In Brief

Johnson must fold on fishing rights to avoid no-deal Brexit, Macron warns

Prime minister ‘dismayed’ and ‘startled’ as EU leaders call his bluff over threat to quit talks

EU leaders led by Emmanuel Macron have “disappointed” UK negotiators by insisting that Boris Johnson must back down in a row over fishing rights in order to get a Brexit deal, Lord David Frost said yesterday. 

The prime minister’s chief negotiator spoke out after Macron called “Johnson’s bluff on his threat to walk out of negotiations” by insisting that Britain must concede a “good settlement” that will preserve fishing access for French boats in UK waters after the Brexit transition period ends on 31 December, The Times reports.

“Under no condition can our fishermen be sacrificed during Brexit,” said the French president. “If conditions aren’t met, it’s possible we don’t have an agreement. We are ready for that. If there are no good terms found at the end of the discussion, we are ready for a no-deal.”

According to The Times, Johnson was “dismayed” by the ultimatum, which as The Guardian notes, appears to be a “direct challenge” to the PM’s threat last month to quit negotiations if no agreement was reached at this week’s crunch summit in Brussels.

Macron’s warning has “startled” No. 10 and is “regarded as incendiary”, as Johnson had said he would make a decision today on whether to continue the talks, The Guardian adds. 
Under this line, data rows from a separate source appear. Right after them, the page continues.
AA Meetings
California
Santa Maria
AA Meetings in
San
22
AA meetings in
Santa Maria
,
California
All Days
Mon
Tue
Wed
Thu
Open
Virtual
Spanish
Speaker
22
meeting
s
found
Criticising the EU’s stance, negotiating chief Frost last night tweeted that he was “surprised EU is no longer committed “to working ‘intensively’ to reach a future partnership” as had been agreed during talks with the European Commission two weeks ago.

“Boris Johnson will set out UK reactions and approach tomorrow in the light of his statement of 7 September,” Frost wrote. 

Meanwhile, the EU’s chief negotiator Michel Barnier said fresh “intensive” talks should be held, with the aim of reaching a deal around the end of October. Both sides are calling on each other to compromise on key issues that also include state aid.